Énoncé A: Pour chacune des affirmations suivantes, indiquez par oui ou par non si elle concorde avec l'article ci-dessous sur les F1 canadiennes, et citez tels quels les mots du texte qui tranchent. (i) La Stebro a pris le septième rang au Grand Prix des États-Unis. (ii) Walter Wolf a vendu son équipe à James Hunt. (iii) La Stebro a ensuite pris part à d'autres Grands Prix.

Article:
────────

L’équipe s’est quand même donné une identité très « canadienne » depuis sa reprise, l’été dernier, par un consortium mené par le Montréalais Lawrence Stroll. Un autre actionnaire, André Desmarais, est canadien et plusieurs commanditaires sont des entreprises d’ici. Ce n’est pas la première fois que de telles opérations se produisent en F1.

1963

Stebro La seule véritable F1 canadienne de l’histoire a été conçue en 1963 par Peter Broeker dans l’usine montréalaise où il dirigeait une entreprise de pièces automobiles. Stebro construisait déjà des monoplaces de Formule junior et Broeker a décidé d’équiper l’un de ses châssis d’un moteur Ford et d’une transmission Hewland afin de démontrer le savoir-faire canadien. Inscrit au Grand Prix des États-Unis, il a pris le septième rang. La voiture a ensuite pris part à des épreuves de F1, F2 et Formule libre, mais jamais plus à un Grand Prix.

1977-1979

Walter Wolf Racing Propriété de l’homme d’affaires austro-canadien Walter Wolf, cette équipe a participé au Championnat du monde de 1977 à 1979. Les débuts ont été spectaculaires, avec une victoire lors de la première épreuve, en Argentine, avec le Sud-Africain Jody Scheckter, qui remporté deux autres épreuves cette saison-là, à Monaco et au Canada, pour terminer au deuxième rang du championnat. La suite a été moins brillante, malgré la présence de pilotes comme James Hunt ou Keke Rosberg, et Wolf a décidé de vendre son équipe au Brésilien Emerson Fittipaldi à la fin de 1979.

────────

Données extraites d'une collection
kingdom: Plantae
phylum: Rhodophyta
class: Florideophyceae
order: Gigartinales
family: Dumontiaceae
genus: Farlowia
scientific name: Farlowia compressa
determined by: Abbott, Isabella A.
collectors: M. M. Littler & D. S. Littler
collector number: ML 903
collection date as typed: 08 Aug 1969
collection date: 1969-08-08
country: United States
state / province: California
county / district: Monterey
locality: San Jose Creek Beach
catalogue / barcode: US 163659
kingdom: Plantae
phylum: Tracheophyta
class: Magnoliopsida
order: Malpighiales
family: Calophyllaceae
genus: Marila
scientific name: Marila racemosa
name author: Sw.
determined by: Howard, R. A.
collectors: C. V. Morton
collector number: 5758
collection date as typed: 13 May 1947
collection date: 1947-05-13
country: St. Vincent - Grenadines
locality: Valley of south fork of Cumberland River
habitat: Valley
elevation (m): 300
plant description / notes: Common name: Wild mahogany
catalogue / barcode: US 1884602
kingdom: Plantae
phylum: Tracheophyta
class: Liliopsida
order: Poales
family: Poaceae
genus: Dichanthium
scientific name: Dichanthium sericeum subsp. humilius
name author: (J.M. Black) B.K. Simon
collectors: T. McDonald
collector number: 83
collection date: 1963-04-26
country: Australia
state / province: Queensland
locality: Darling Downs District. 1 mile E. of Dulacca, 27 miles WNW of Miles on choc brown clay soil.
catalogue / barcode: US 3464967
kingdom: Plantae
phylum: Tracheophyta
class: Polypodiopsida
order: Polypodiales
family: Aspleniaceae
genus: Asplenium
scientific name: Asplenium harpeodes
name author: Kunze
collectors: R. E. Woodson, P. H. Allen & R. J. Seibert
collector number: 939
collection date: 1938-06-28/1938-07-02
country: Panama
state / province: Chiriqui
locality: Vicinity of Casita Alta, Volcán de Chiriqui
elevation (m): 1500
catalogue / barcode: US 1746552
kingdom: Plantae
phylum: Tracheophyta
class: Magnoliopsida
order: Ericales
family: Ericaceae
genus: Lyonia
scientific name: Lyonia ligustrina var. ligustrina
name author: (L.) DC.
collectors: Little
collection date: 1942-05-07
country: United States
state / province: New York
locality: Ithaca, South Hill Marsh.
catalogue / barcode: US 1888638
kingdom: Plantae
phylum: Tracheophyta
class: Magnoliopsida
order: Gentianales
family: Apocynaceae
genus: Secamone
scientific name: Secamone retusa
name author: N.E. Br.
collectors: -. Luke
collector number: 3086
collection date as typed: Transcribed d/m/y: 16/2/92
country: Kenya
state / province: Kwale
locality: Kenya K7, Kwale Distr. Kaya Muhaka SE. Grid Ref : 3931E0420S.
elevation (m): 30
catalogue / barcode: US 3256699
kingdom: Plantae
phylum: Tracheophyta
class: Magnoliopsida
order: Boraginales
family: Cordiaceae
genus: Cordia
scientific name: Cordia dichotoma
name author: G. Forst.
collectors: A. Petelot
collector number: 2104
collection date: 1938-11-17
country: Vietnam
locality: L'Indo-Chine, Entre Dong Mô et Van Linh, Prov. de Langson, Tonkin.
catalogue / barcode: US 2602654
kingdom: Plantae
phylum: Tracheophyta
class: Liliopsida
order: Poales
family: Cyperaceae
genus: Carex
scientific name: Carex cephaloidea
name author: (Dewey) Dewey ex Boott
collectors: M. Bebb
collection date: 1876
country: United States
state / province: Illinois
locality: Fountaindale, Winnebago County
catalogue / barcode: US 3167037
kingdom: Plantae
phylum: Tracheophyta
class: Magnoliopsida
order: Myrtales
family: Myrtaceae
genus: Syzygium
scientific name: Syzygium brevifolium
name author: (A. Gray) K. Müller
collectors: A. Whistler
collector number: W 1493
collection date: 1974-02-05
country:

────────

Énoncé B: Renvoyez toutes les lignes des enregistrements ci-dessus qui contiennent la chaîne "scientific", en respectant la casse.

Réponse complète A:
(i) Oui : « Inscrit au Grand Prix des États-Unis, il a pris le septième rang. »
(ii) Non : « Wolf a décidé de vendre son équipe au Brésilien Emerson Fittipaldi à la fin de 1979. »
(iii) Non : « mais jamais plus à un Grand Prix. »

Réponse complète B:
scientific name: Farlowia compressa
scientific name: Marila racemosa
scientific name: Dichanthium sericeum subsp. humilius
scientific name: Asplenium harpeodes
scientific name: Lyonia ligustrina var. ligustrina
scientific name: Secamone retusa
scientific name: Cordia dichotoma
scientific name: Carex cephaloidea
scientific name: Syzygium brevifolium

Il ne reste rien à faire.